Ce n’est pas en allant au groupe de prière une fois par semaine que je peux accueillir ce feu, il faut qu’il soit entretenu par la prière personnelle, c’est vrai pour chacun des membres du groupe, à plus forte raison pour le noyau de discernement et pour le berger. Et pour ces derniers, il est important de faire l’expérience d’une retraite : oser cette expérience de vie avec le Seigneur, un week-end, quatre jours, huit jours. C’est la meilleure des formations : le Seigneur vient me toucher en direct, me travaille, me façonne pour m’envoyer.
Je voudrais faire avancer les gens, les faire participer plus…
La seule personne que je peux vraiment faire participer plus, c’est moi-même. Est-ce que comme berger je dis devant tout le monde : « Dans tel domaine, je ne suis nulle part » ? Qu’est-ce que les gens vont penser ? Je ne dis pas ce qui va faire plaisir au groupe, je dis ce que je vis et si la Parole tombe sur la ma vie comme quelque chose de dur pour moi, ce n’est pas parce que je suis berger que je suis dispensé de partager cette difficulté. Il y a un effort à faire sur soi-même pour être, au milieu des autres, celui qui reçoit comme tout le monde.
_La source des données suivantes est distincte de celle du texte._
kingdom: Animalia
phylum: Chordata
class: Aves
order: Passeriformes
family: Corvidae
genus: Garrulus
C’est pour cela qu’il est important d’être conscient que le don de l’Esprit est un don d’amour et que nous sommes tous là pour grandir dans l’amour. Si je veux que le groupe s’ouvre aux charismes, je dois m’ouvrir aux charismes, les désirer, les demander.
Faire avancer le groupe c’est aussi faire une évaluation, après la réunion, avec le groupe de discernement. Comment a-ton vécu la prière ? qu’est-ce qui était juste ? C’est sentir ce qui se vit dans le groupe pour encourager les personnes : « Ce que tu as dit était juste, si tu as encore une motion de ce genre, dis-le ».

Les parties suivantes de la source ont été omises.